- _Task item_
For this exercise, return all the data word for word, with images left out.

- _Records provided_
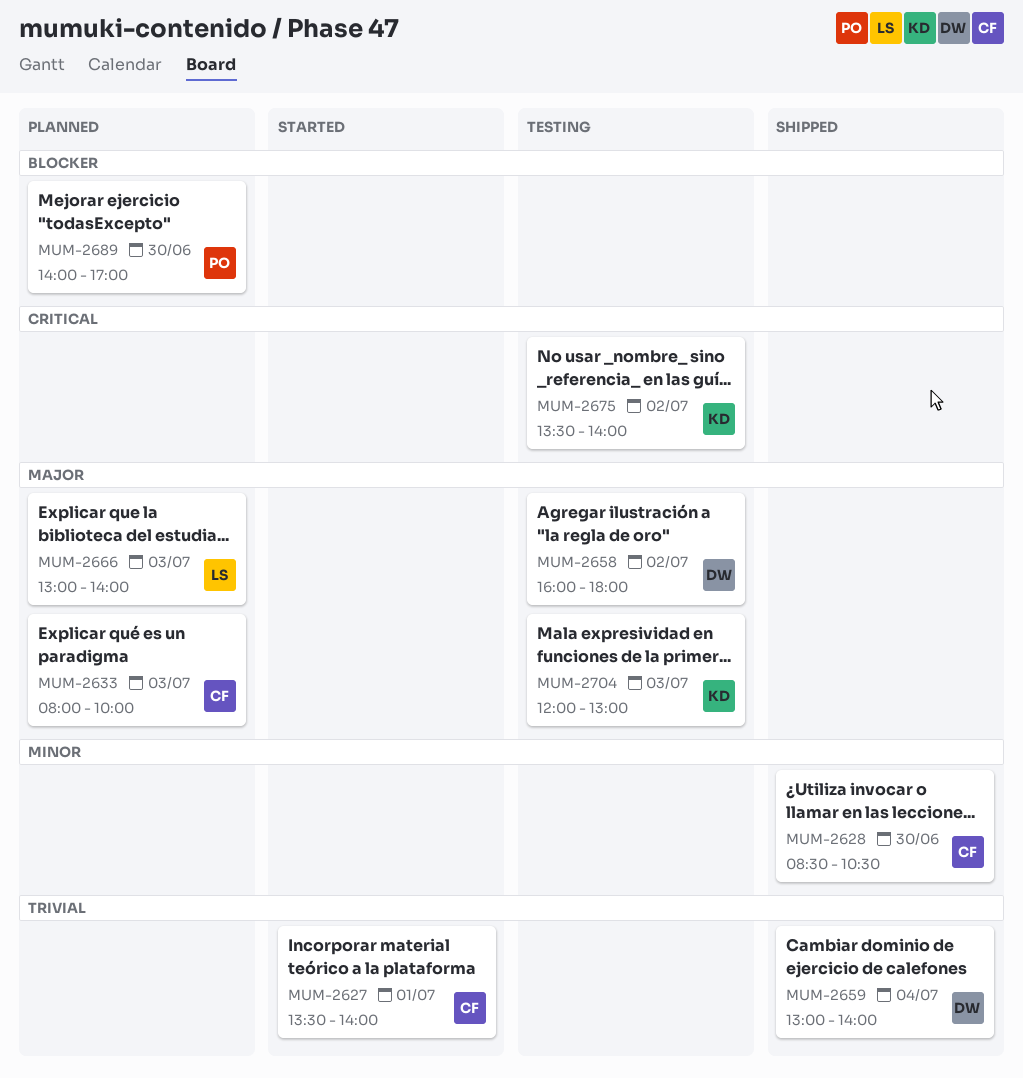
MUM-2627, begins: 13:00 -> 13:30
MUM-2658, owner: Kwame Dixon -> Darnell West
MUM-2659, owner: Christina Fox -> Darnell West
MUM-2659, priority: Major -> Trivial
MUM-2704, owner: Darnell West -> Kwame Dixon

- _Task output_
MUM-2627, begins: 13:00 -> 13:30
MUM-2658, owner: Kwame Dixon -> Darnell West
MUM-2659, owner: Christina Fox -> Darnell West
MUM-2659, priority: Major -> Trivial
MUM-2704, owner: Darnell West -> Kwame Dixon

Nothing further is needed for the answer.